Every morning (at least 5 of 7) I walk three miles around the complex. If you are faithful to the exact perimeter it is one mile around the complex. This usually takes about 42 to 45 minutes depending on the wind. I have a lot of time to think about my life, world problems and anger.
Lately I have been think about anger. I know its one step of grieving. It's been just about five months and I would think this step should be passed by know. I tend to keep coming back to it. Some days I am mad at the whole damn world. Other days (today) I am especially mad at the Doctors and their continuing to paint a rosy picture to both of us even at the end. It was an Oncology fellow who took me aside the day my wife was being transferred to a Nursing Facility that was also associated with Hospice care that gave me a true estimate. I am not angry with her.
World problems interest me. By no means do I have answers. I just know that the current president is hocking the economic future of my children and grandchildren. Someday Americans will have to pay the piper. I will be long gone by then, I think.
I am irritated every time I have to press 1 for English. The weak sisters that we sent to Washington could not or would not make English our national language. For shame on all of them.
It seems to me that the presidential election should be over. Its 11 months away and I am sick of all of them.
I was raised to believe in God. If there is one, why does He allow humans to kill humans in His name.
My home of 39 years. I had such a difficult time sleeping there over Christmas. I talked to the gal who grew up two houses away. She is now Manager of a Colwell Banker office. She tells me that the market is way down. I won't sell cheap, but I need to be living some place else. I ponder this issue several times a week as I walk.
The Columbia River Gorge. I have been mapping out this journey for several weeks. The trip is now up to 10,ooo miles. If I drive to the West coast, I may as well see lighthouses in Washington, Oregon, and California, and the redwood trees, Yosemite, Salt Lake City, the Hoover Dam, and oh yes, the National Parks in Utah. Can't forget the Alamo, the Grand Canyon must be in there someplace. This is part of my "to do list". I don't have a bucket list.

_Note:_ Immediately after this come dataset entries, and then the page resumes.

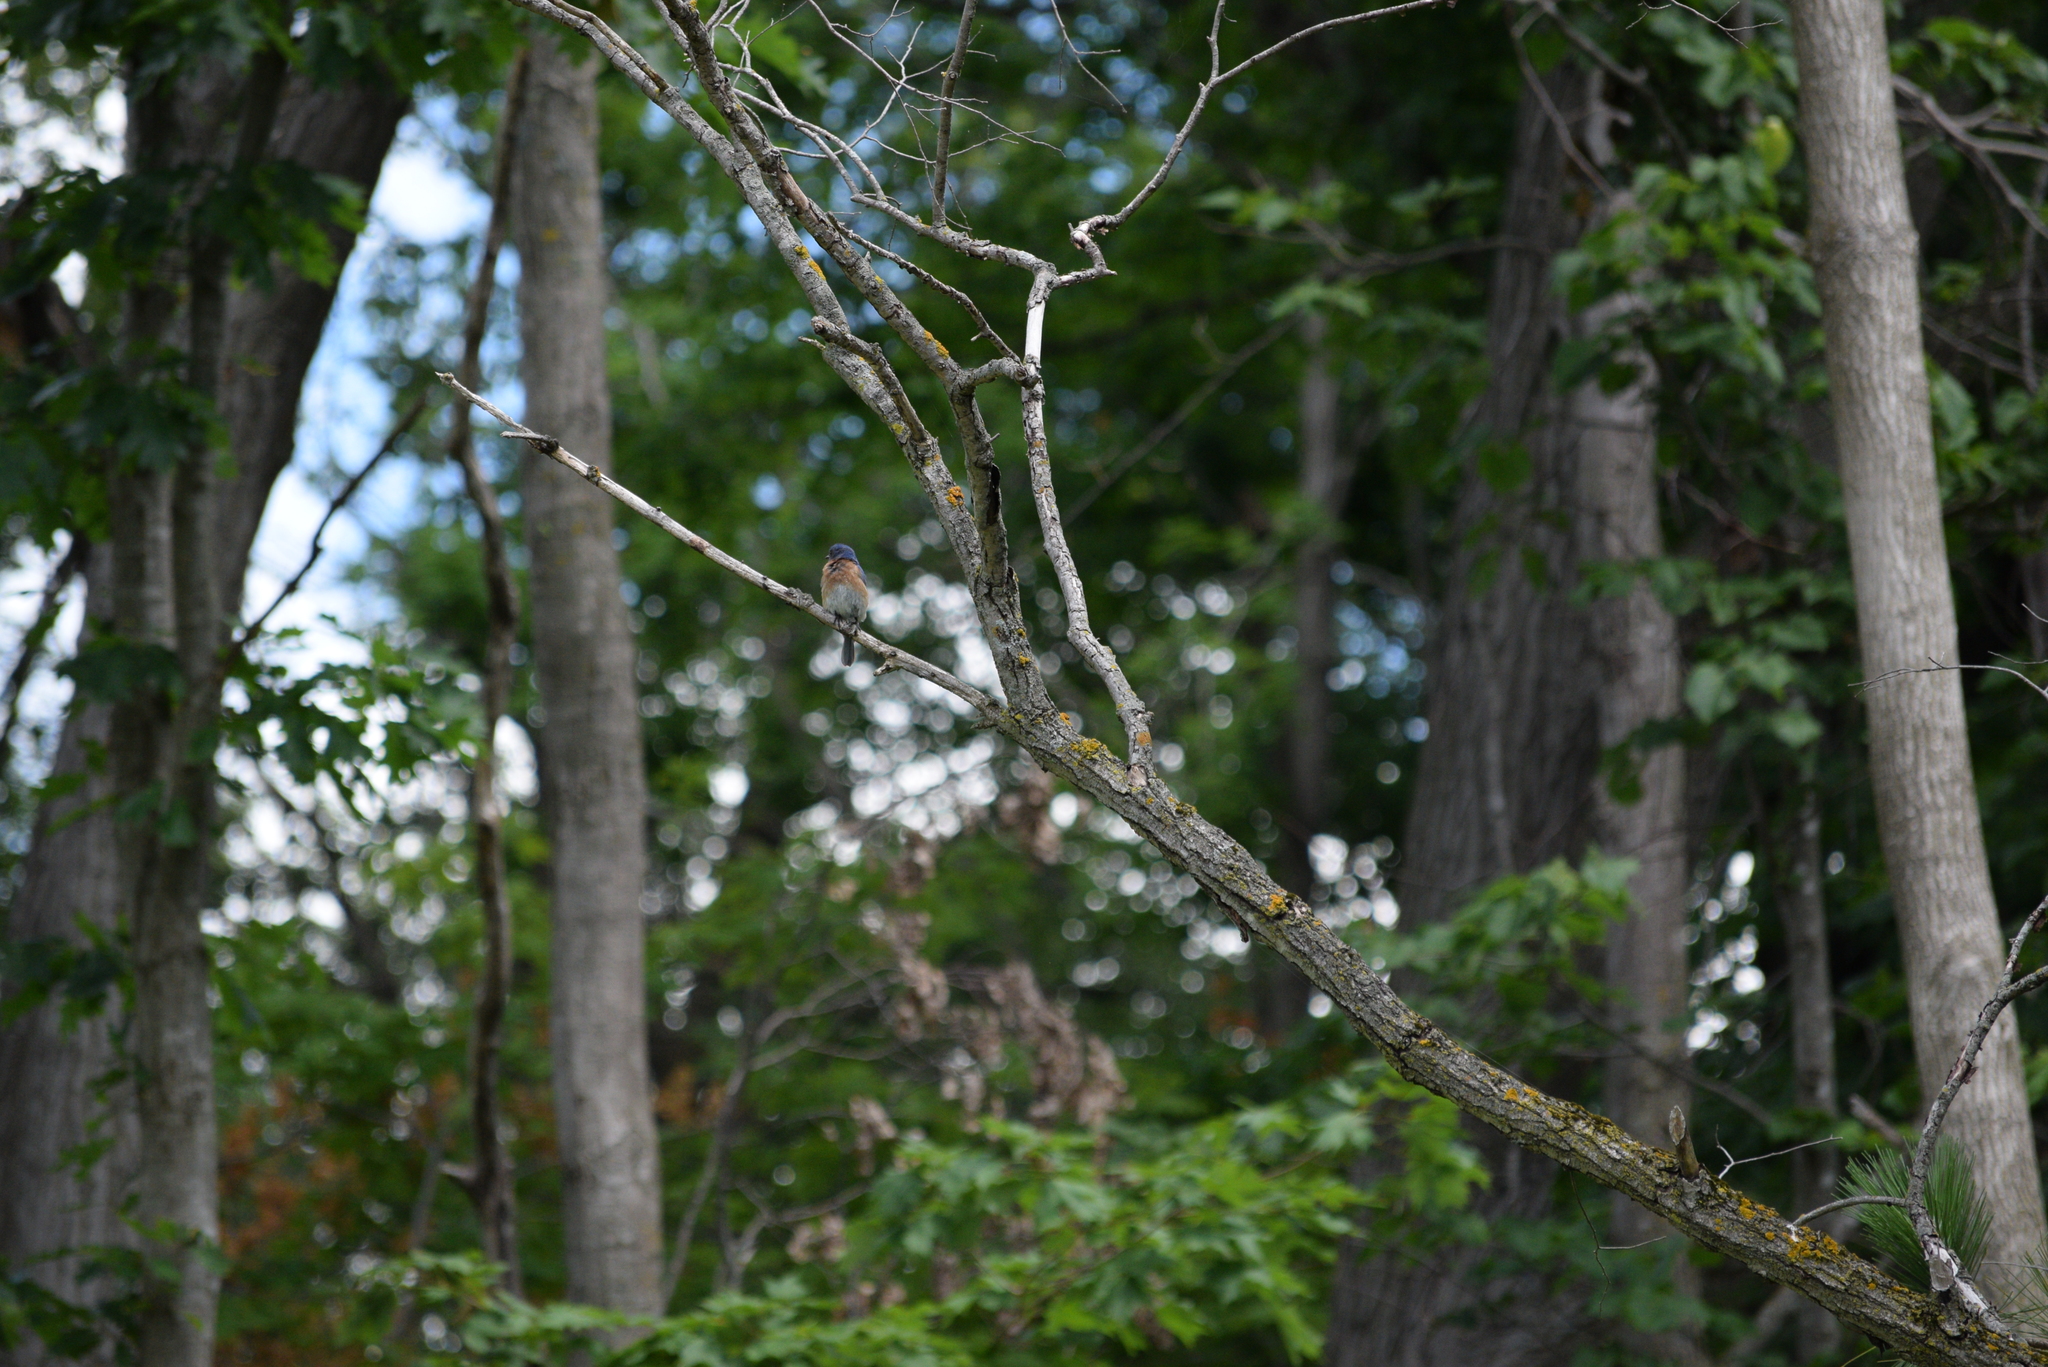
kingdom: Animalia
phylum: Chordata
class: Aves
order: Passeriformes
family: Turdidae
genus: Sialia
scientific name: Sialia sialis
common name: Eastern bluebird
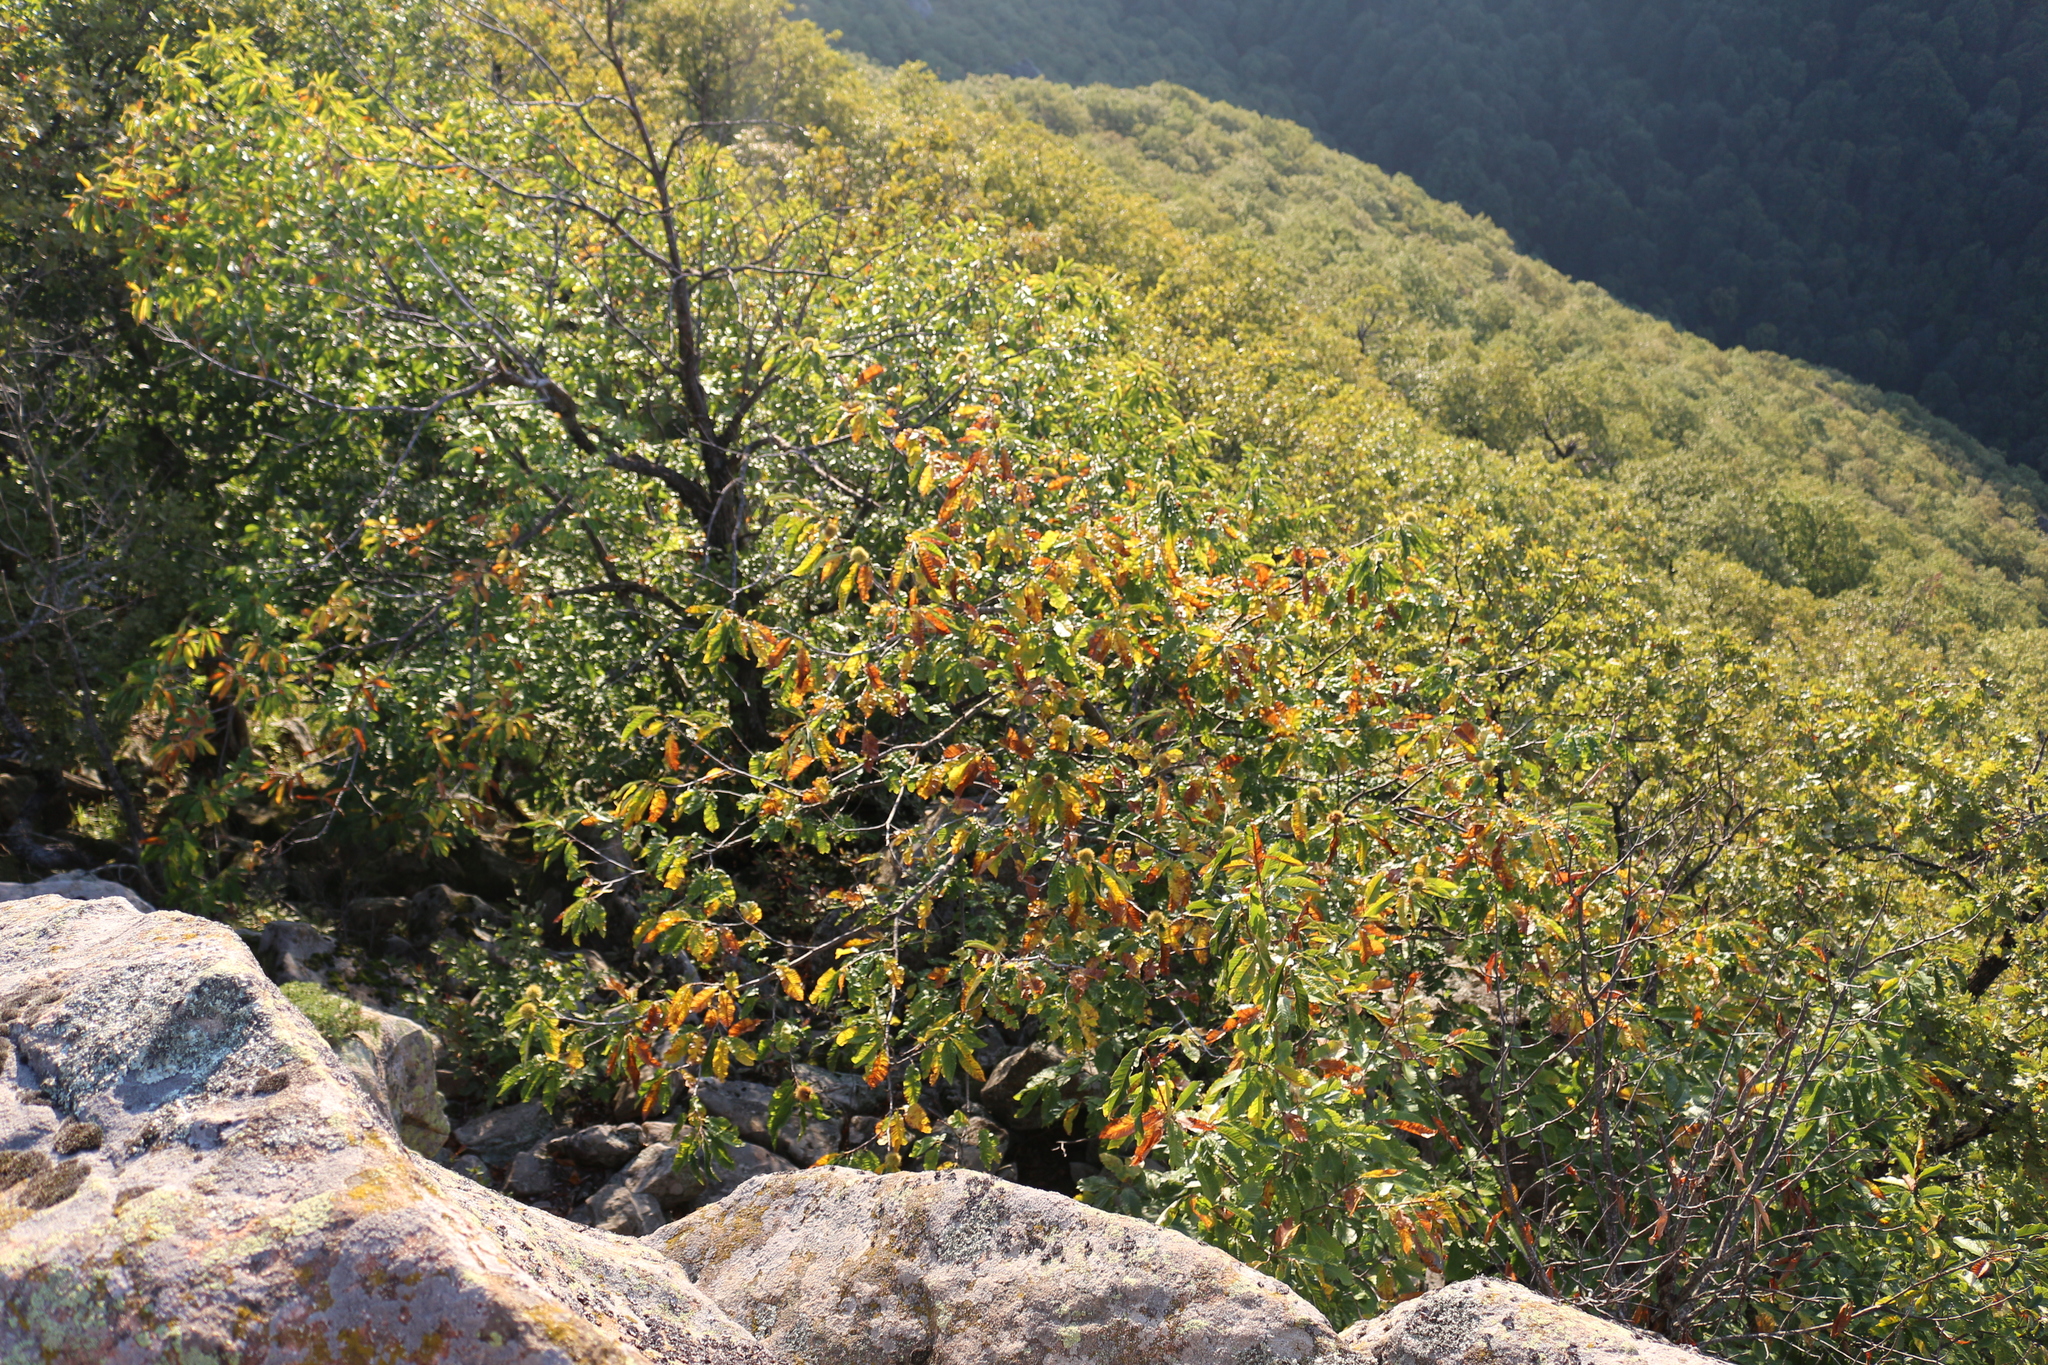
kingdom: Plantae
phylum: Tracheophyta
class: Magnoliopsida
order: Fagales
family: Fagaceae
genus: Castanea
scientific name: Castanea sativa
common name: Sweet chestnut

I want to try and book a passage on a Great Lakes Freighter one summer.
I feel good about the Bonneville staying in the family. I appreciate my son taking my Dad's license plate. He had to give up his initials on the plate I got him with his first car. That will keep my Mom happy. I am finally down to one vehicle. My daughter loves the Bonnie.
As I walk the complex, I have determined that I am the only car from New England. I have run into a Mainer in the supermarket. He wearing his Red Sox cap. Me, I wear either a Comerica Cares or a VA-36 hat.